Alot of what you said is true, however some is not. The Fed did not drop the Fed Funds rate, which it has raised 17 times, it dropped the discount rate .5%today temporarily which allows banks to borrower $, not consumers. This will have no direct affect on the consumer yet, however the stock market will like this today

Non-conforming or Jumbo loans(over $417k) are sold separately and Fannie and Freddie do not buy these types of loans. The biggest problem in the industry is companies that offered option ARMs or negative amortization loans. These loans people did not pay the all of the interest on the loan, they actually add principal to the loan. Many companies like Countrywide and WAMU offered these loans and when home prices slipped or fell, consumers are finding themselves owing more than the home is worth. The home they bought 1 year ago for $500k, is now worth $450k and they owe $510-525k.
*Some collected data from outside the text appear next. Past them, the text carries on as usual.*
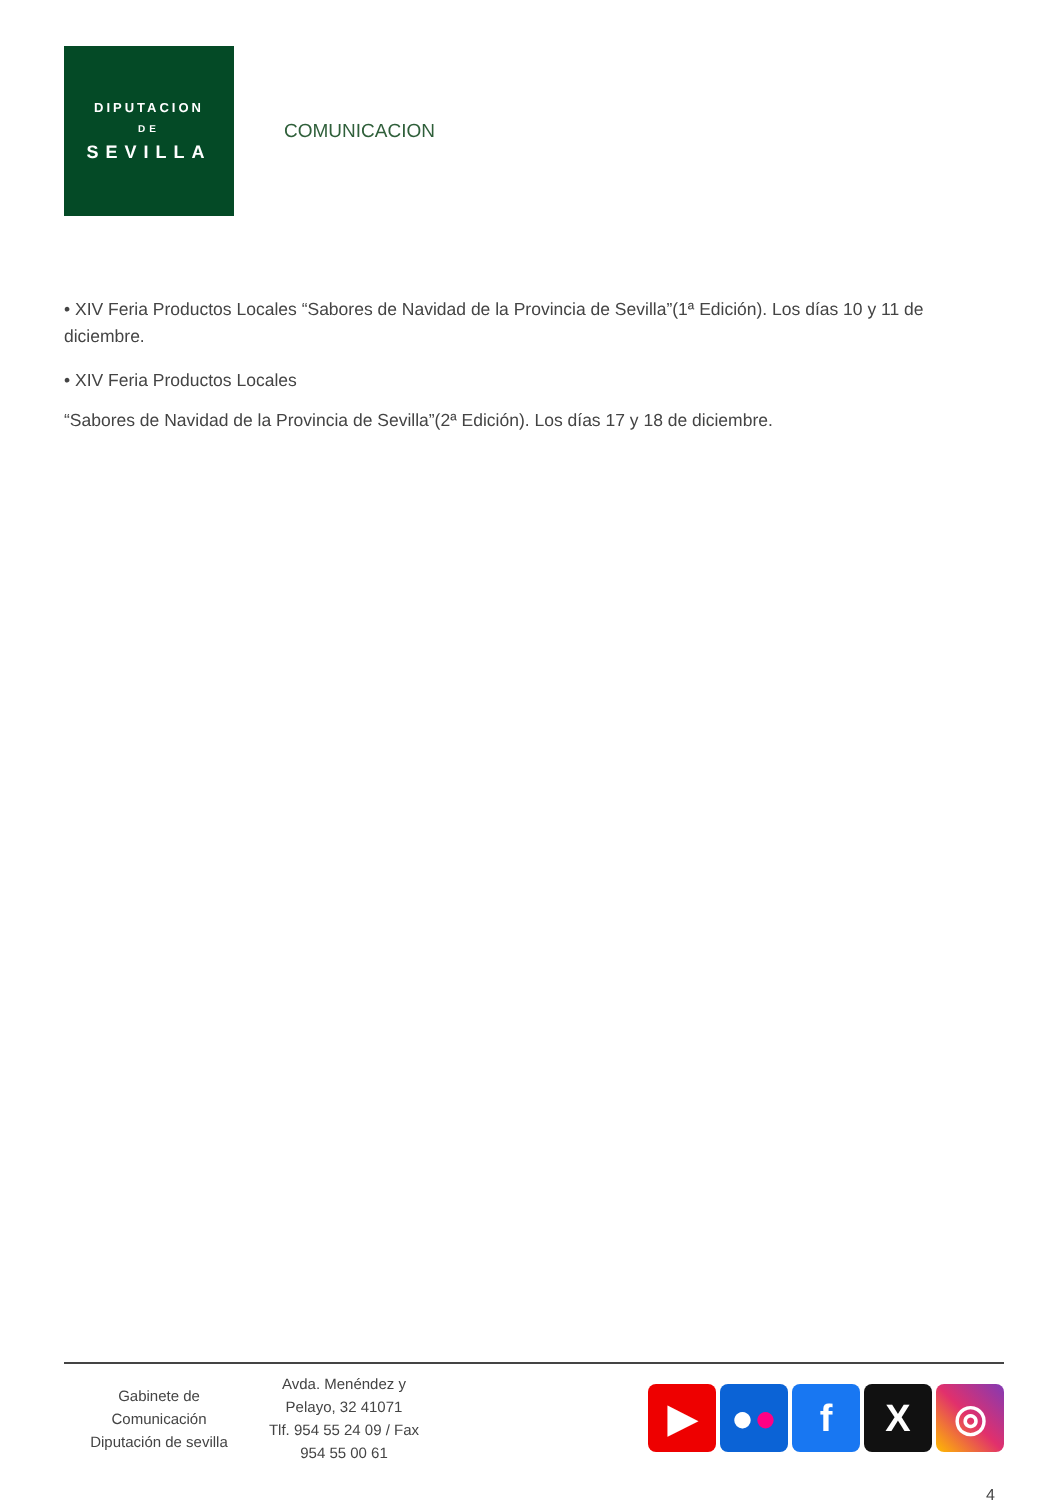DIPUTACION
DE
SEVILLA
COMUNICACION
• XIV Feria Productos Locales “Sabores de Navidad de la Provincia de Sevilla”(1ª Edición). Los días 10 y 11 de diciembre.
• XIV Feria Productos Locales
“Sabores de Navidad de la Provincia de Sevilla”(2ª Edición). Los días 17 y 18 de diciembre.
Gabinete de
Comunicación
Diputación de sevilla
Avda. Menéndez y
Pelayo, 32 41071
Tlf. 954 55 24 09 / Fax
954 55 00 61
▶ ● ●
f X ◎
4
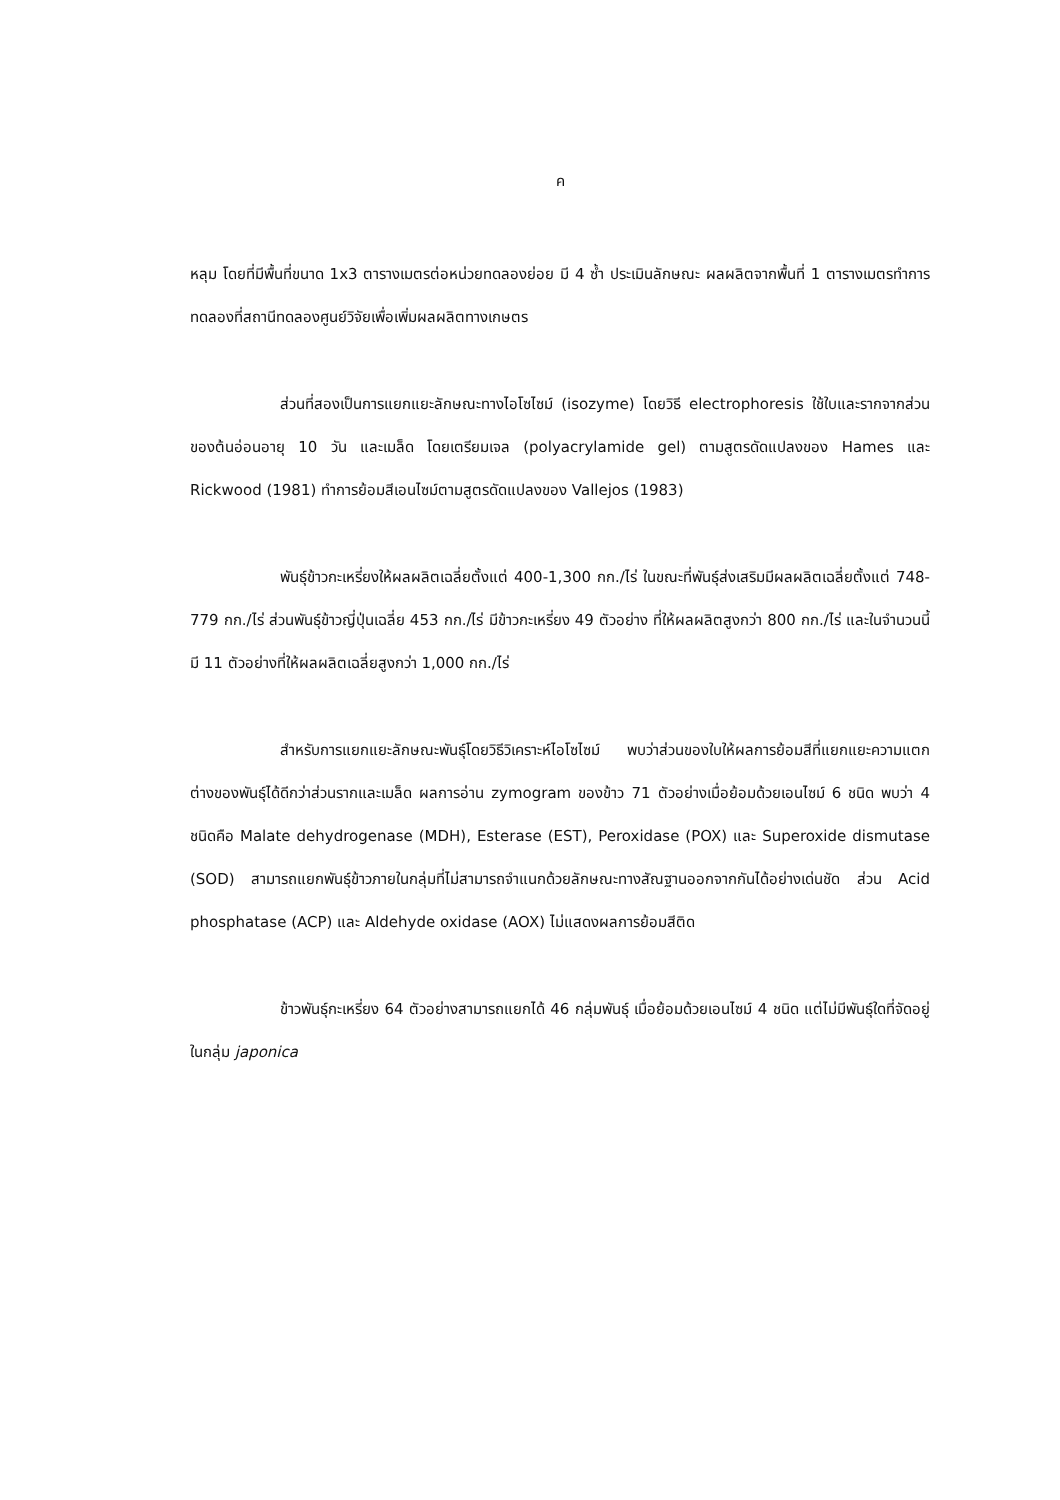ค
หลุม โดยที่มีพื้นที่ขนาด 1x3 ตารางเมตรต่อหน่วยทดลองย่อย มี 4 ซ้ำ ประเมินลักษณะ ผลผลิตจากพื้นที่ 1 ตารางเมตรทำการทดลองที่สถานีทดลองศูนย์วิจัยเพื่อเพิ่มผลผลิตทางเกษตร
ส่วนที่สองเป็นการแยกแยะลักษณะทางไอโซไซม์ (isozyme) โดยวิธี electrophoresis ใช้ใบและรากจากส่วนของต้นอ่อนอายุ 10 วัน และเมล็ด โดยเตรียมเจล (polyacrylamide gel) ตามสูตรดัดแปลงของ Hames และ Rickwood (1981) ทำการย้อมสีเอนไซม์ตามสูตรดัดแปลงของ Vallejos (1983)
พันธุ์ข้าวกะเหรี่ยงให้ผลผลิตเฉลี่ยตั้งแต่ 400-1,300 กก./ไร่ ในขณะที่พันธุ์ส่งเสริมมีผลผลิตเฉลี่ยตั้งแต่ 748-779 กก./ไร่ ส่วนพันธุ์ข้าวญี่ปุ่นเฉลี่ย 453 กก./ไร่ มีข้าวกะเหรี่ยง 49 ตัวอย่าง ที่ให้ผลผลิตสูงกว่า 800 กก./ไร่ และในจำนวนนี้มี 11 ตัวอย่างที่ให้ผลผลิตเฉลี่ยสูงกว่า 1,000 กก./ไร่
สำหรับการแยกแยะลักษณะพันธุ์โดยวิธีวิเคราะห์ไอโซไซม์ พบว่าส่วนของใบให้ผลการย้อมสีที่แยกแยะความแตกต่างของพันธุ์ได้ดีกว่าส่วนรากและเมล็ด ผลการอ่าน zymogram ของข้าว 71 ตัวอย่างเมื่อย้อมด้วยเอนไซม์ 6 ชนิด พบว่า 4 ชนิดคือ Malate dehydrogenase (MDH), Esterase (EST), Peroxidase (POX) และ Superoxide dismutase (SOD) สามารถแยกพันธุ์ข้าวภายในกลุ่มที่ไม่สามารถจำแนกด้วยลักษณะทางสัณฐานออกจากกันได้อย่างเด่นชัด ส่วน Acid phosphatase (ACP) และ Aldehyde oxidase (AOX) ไม่แสดงผลการย้อมสีติด
ข้าวพันธุ์กะเหรี่ยง 64 ตัวอย่างสามารถแยกได้ 46 กลุ่มพันธุ์ เมื่อย้อมด้วยเอนไซม์ 4 ชนิด แต่ไม่มีพันธุ์ใดที่จัดอยู่ในกลุ่ม japonica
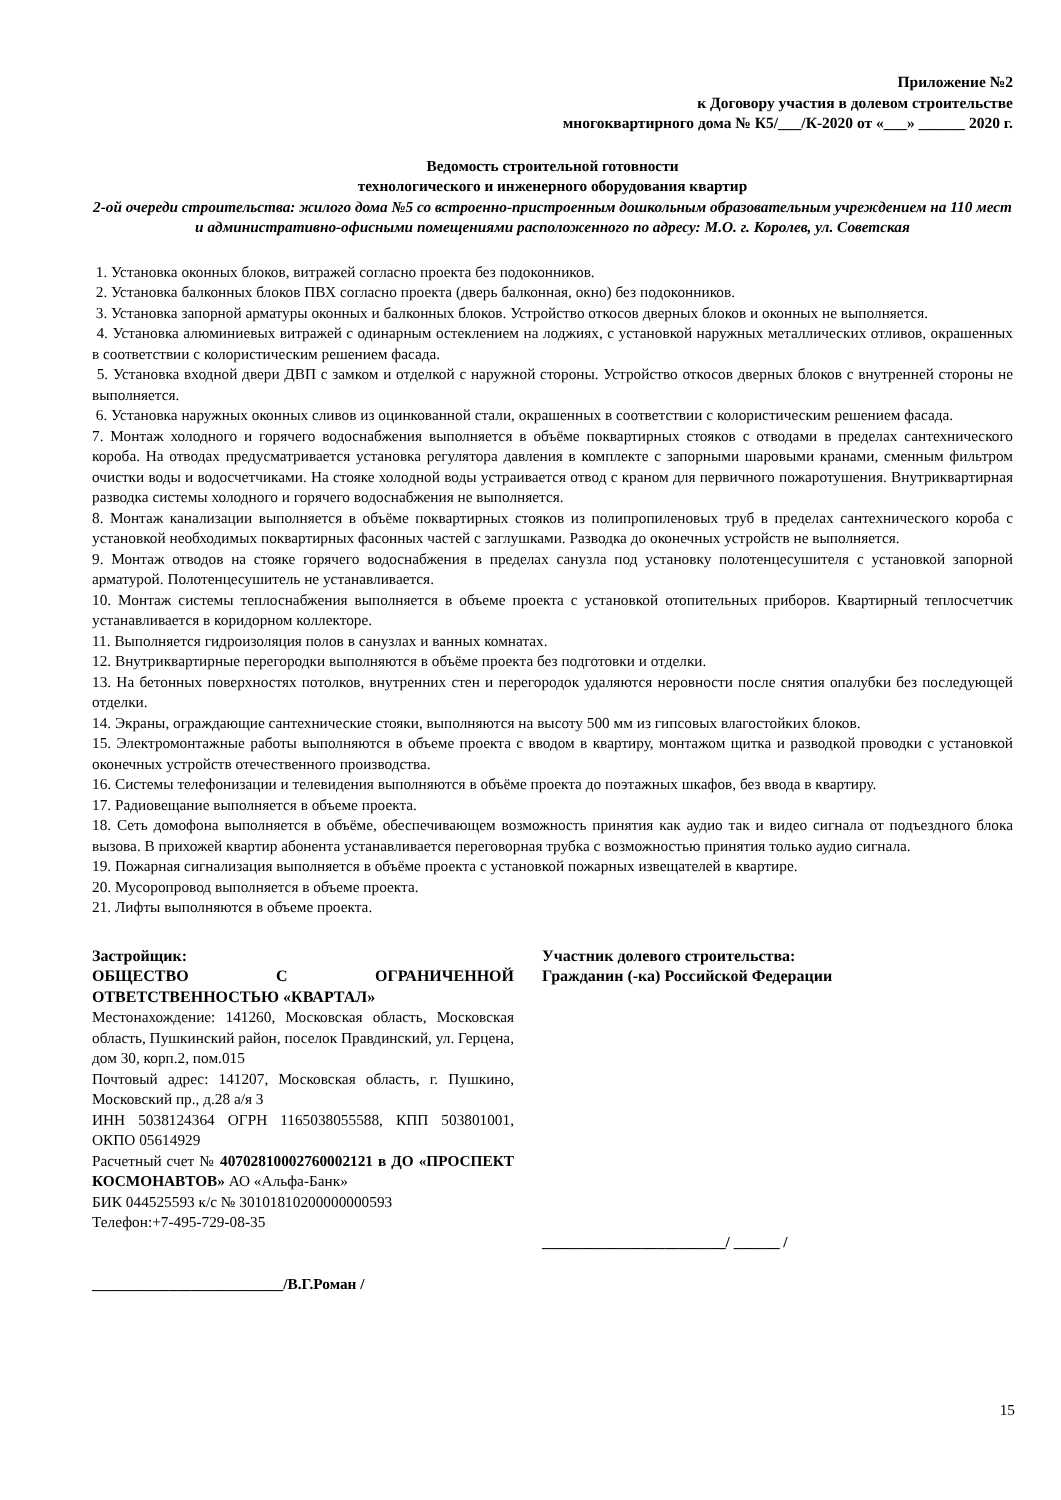Приложение №2
к Договору участия в долевом строительстве
многоквартирного дома № К5/___/К-2020 от «___» ______ 2020 г.
Ведомость строительной готовности
технологического и инженерного оборудования квартир
2-ой очереди строительства: жилого дома №5 со встроенно-пристроенным дошкольным образовательным учреждением на 110 мест и административно-офисными помещениями расположенного по адресу: М.О. г. Королев, ул. Советская
1. Установка оконных блоков, витражей согласно проекта без подоконников.
2. Установка балконных блоков ПВХ согласно проекта (дверь балконная, окно) без подоконников.
3. Установка запорной арматуры оконных и балконных блоков. Устройство откосов дверных блоков и оконных не выполняется.
4. Установка алюминиевых витражей с одинарным остеклением на лоджиях, с установкой наружных металлических отливов, окрашенных в соответствии с колористическим решением фасада.
5. Установка входной двери ДВП с замком и отделкой с наружной стороны. Устройство откосов дверных блоков с внутренней стороны не выполняется.
6. Установка наружных оконных сливов из оцинкованной стали, окрашенных в соответствии с колористическим решением фасада.
7. Монтаж холодного и горячего водоснабжения выполняется в объёме поквартирных стояков с отводами в пределах сантехнического короба. На отводах предусматривается установка регулятора давления в комплекте с запорными шаровыми кранами, сменным фильтром очистки воды и водосчетчиками. На стояке холодной воды устраивается отвод с краном для первичного пожаротушения. Внутриквартирная разводка системы холодного и горячего водоснабжения не выполняется.
8. Монтаж канализации выполняется в объёме поквартирных стояков из полипропиленовых труб в пределах сантехнического короба с установкой необходимых поквартирных фасонных частей с заглушками. Разводка до оконечных устройств не выполняется.
9. Монтаж отводов на стояке горячего водоснабжения в пределах санузла под установку полотенцесушителя с установкой запорной арматурой. Полотенцесушитель не устанавливается.
10. Монтаж системы теплоснабжения выполняется в объеме проекта с установкой отопительных приборов. Квартирный теплосчетчик устанавливается в коридорном коллекторе.
11. Выполняется гидроизоляция полов в санузлах и ванных комнатах.
12. Внутриквартирные перегородки выполняются в объёме проекта без подготовки и отделки.
13. На бетонных поверхностях потолков, внутренних стен и перегородок удаляются неровности после снятия опалубки без последующей отделки.
14. Экраны, ограждающие сантехнические стояки, выполняются на высоту 500 мм из гипсовых влагостойких блоков.
15. Электромонтажные работы выполняются в объеме проекта с вводом в квартиру, монтажом щитка и разводкой проводки с установкой оконечных устройств отечественного производства.
16. Системы телефонизации и телевидения выполняются в объёме проекта до поэтажных шкафов, без ввода в квартиру.
17. Радиовещание выполняется в объеме проекта.
18. Сеть домофона выполняется в объёме, обеспечивающем возможность принятия как аудио так и видео сигнала от подъездного блока вызова. В прихожей квартир абонента устанавливается переговорная трубка с возможностью принятия только аудио сигнала.
19. Пожарная сигнализация выполняется в объёме проекта с установкой пожарных извещателей в квартире.
20. Мусоропровод выполняется в объеме проекта.
21. Лифты выполняются в объеме проекта.
Застройщик:
ОБЩЕСТВО С ОГРАНИЧЕННОЙ ОТВЕТСТВЕННОСТЬЮ «КВАРТАЛ»
Местонахождение: 141260, Московская область, Московская область, Пушкинский район, поселок Правдинский, ул. Герцена, дом 30, корп.2, пом.015
Почтовый адрес: 141207, Московская область, г. Пушкино, Московский пр., д.28 а/я 3
ИНН 5038124364 ОГРН 1165038055588, КПП 503801001, ОКПО 05614929
Расчетный счет № 40702810002760002121 в ДО «ПРОСПЕКТ КОСМОНАВТОВ» АО «Альфа-Банк»
БИК 044525593 к/с № 30101810200000000593
Телефон:+7-495-729-08-35
_________________________/В.Г.Роман /
Участник долевого строительства:
Гражданин (-ка) Российской Федерации
________________________/ ______ /
15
Imagine that a lot of customers will just let the house go into foreclosure. I personally work in the mortgage industry for another more reputable company and we never offered these types of loans and have not been affected by these problems. The other issue with Non-conforming or Jumbo loans is that investors currently are scared to buy these loans due to uncertainty of their performance. This has driven the price/interest rates up.

Working with a educated mortgage professional you can still find great advice and low interest rates. Currently I am structuring blended Jumbo loans with 2 mortgages and both mortgages on 30 year fixed rates around 6.75%, this is a way around the increases in Jumbo loan pricing.